* [DOCUMENT PASSAGE]:
*-*-*

Simple answer: Start a John Robison fan club with that name.
Which is an idea that I suspect would horrify John. However, it would provide a positive, artificial distinction absent of a negative connotation. Someone who is “merely” Aspergian simply isn’t a particularly devoted fan, and that’s OK. They may not even realize that “Aspergian” itself also traces back to John. When asked about the qualifier, the answer provides a crisp, non-judgmental distinction, and a foot in the door if you wish to raise awareness: “Oh, that’s what Aspergians who happen to be John Elder Robison fans call themselves. Have you read any of his books?”
That’s one possibility. I don’t think John would like it but the idea may grow on him in the absence of a better alternative. I’m sure he has had similar discussions with his publisher when the book cover and title were updated and thus is not unaware of at least some potential for negative impact. Do you hate the idea? Like the idea? Do you think I’m wrong in my analysis?
In my line of work as an IT Security specialist, I see many cases where companies – many of whom are your trusted vendors – have no security and are completely unaware of that fact. Other times I work with companies who have no security and it is a conscious decision. Either company is exposed to bad outcomes but the one who does so deliberately has at least considered risk/cost/benefit first and limit their risk. It is the companies who fail to consider the risk at all who are exposed to catastrophic losses. I’m not saying my analysis in this post is correct, only that it is a discussion worth having. If in fact there is risk, we should accept it deliberately rather than stumbling into it. What do you think?
Note:
A (much) shorter version of this post appeared on the ThAutcast Facebook page. I’m not sure if it was removed or locked due to downvotes. I can still see it but cannot respond or update it. However, one of the reasons the ThAutcast page is so good is the moderation and curation that Landon provides. If he believed it was off topic and removed it, than I support his decision 100%. If it was downvoted out of existence then I’m sorry to have offended anyone, but I thought it was an important discussion to have.

*-*-*

* [ASSIGNED TASK 1]:
Repeat, word for word, the lines of the listing starting at the line that contains "Vacuum Price and" and ending at the line that contains "vacuums on the".
The post and the listing have nothing to do with each other.

* [RECORDS TO PROCESS]:
*-*-*

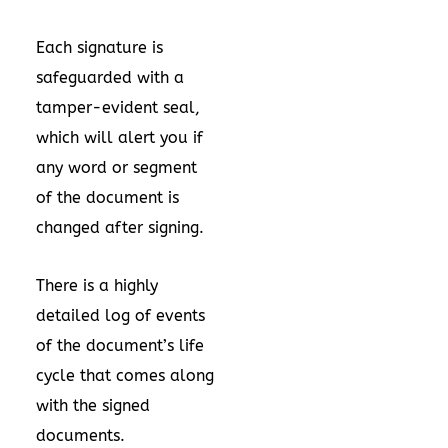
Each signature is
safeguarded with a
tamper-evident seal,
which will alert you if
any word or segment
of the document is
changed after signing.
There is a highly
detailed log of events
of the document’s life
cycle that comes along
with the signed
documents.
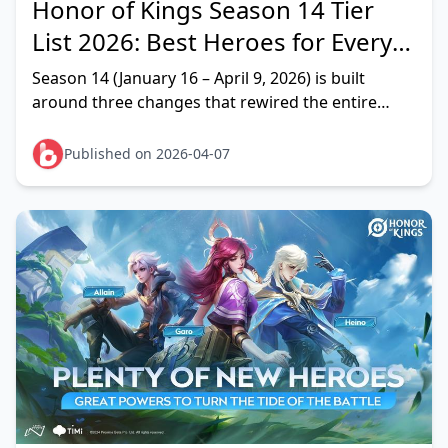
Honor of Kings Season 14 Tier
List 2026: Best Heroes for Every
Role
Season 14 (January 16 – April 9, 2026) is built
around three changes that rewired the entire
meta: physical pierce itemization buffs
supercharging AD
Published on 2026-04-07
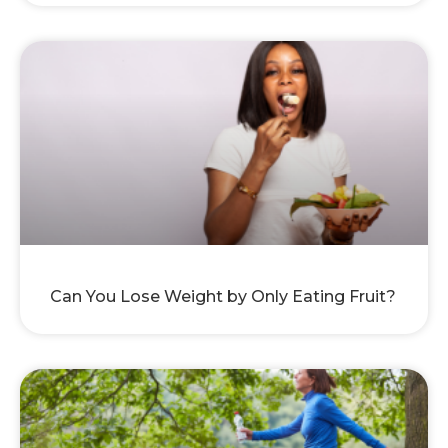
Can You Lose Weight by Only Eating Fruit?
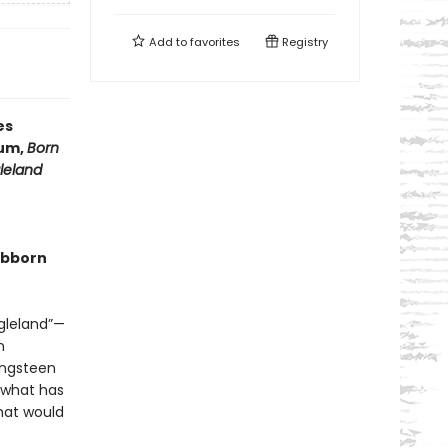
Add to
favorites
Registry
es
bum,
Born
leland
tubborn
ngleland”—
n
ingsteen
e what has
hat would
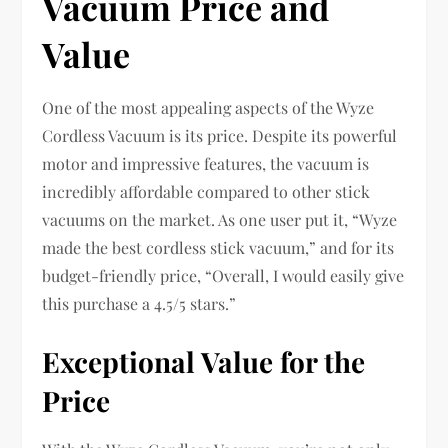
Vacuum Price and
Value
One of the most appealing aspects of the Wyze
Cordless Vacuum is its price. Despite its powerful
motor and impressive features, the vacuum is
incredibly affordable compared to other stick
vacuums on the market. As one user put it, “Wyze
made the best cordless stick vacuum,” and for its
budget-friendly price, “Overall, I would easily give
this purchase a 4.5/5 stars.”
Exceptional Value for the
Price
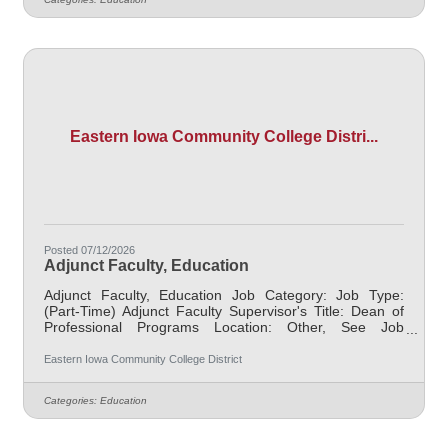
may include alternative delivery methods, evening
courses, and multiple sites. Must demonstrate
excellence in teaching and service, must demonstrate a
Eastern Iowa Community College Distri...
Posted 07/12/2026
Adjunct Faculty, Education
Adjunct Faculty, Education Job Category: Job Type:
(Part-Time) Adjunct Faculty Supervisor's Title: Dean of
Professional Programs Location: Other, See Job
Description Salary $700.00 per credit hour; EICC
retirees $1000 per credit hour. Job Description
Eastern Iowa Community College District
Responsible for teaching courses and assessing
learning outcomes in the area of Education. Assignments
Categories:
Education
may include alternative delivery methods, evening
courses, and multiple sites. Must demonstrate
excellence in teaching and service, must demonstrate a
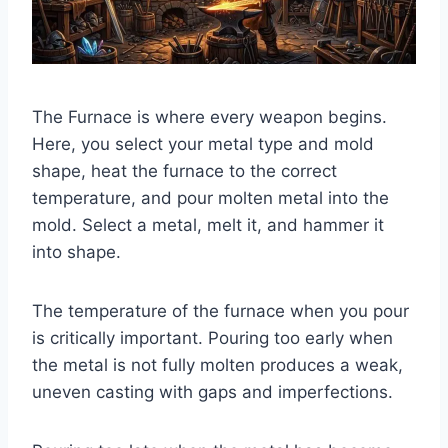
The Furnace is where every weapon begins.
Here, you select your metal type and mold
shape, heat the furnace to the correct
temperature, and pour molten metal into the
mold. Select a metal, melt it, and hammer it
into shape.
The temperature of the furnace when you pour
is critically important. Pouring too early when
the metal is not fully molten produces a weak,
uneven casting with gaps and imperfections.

*-*-*

* [ASSIGNED TASK 2]:
Write out every sentence in the post that ends with a question mark, including any inside quotation marks.

* [WRITTEN REPLY 1]:
Vacuum Price and
Value
One of the most appealing aspects of the Wyze
Cordless Vacuum is its price. Despite its powerful
motor and impressive features, the vacuum is
incredibly affordable compared to other stick
vacuums on the market. As one user put it, “Wyze

* [WRITTEN REPLY 2]:
- Have you read any of his books?
- Do you hate the idea?
- Like the idea?
- Do you think I'm wrong in my analysis?
- What do you think?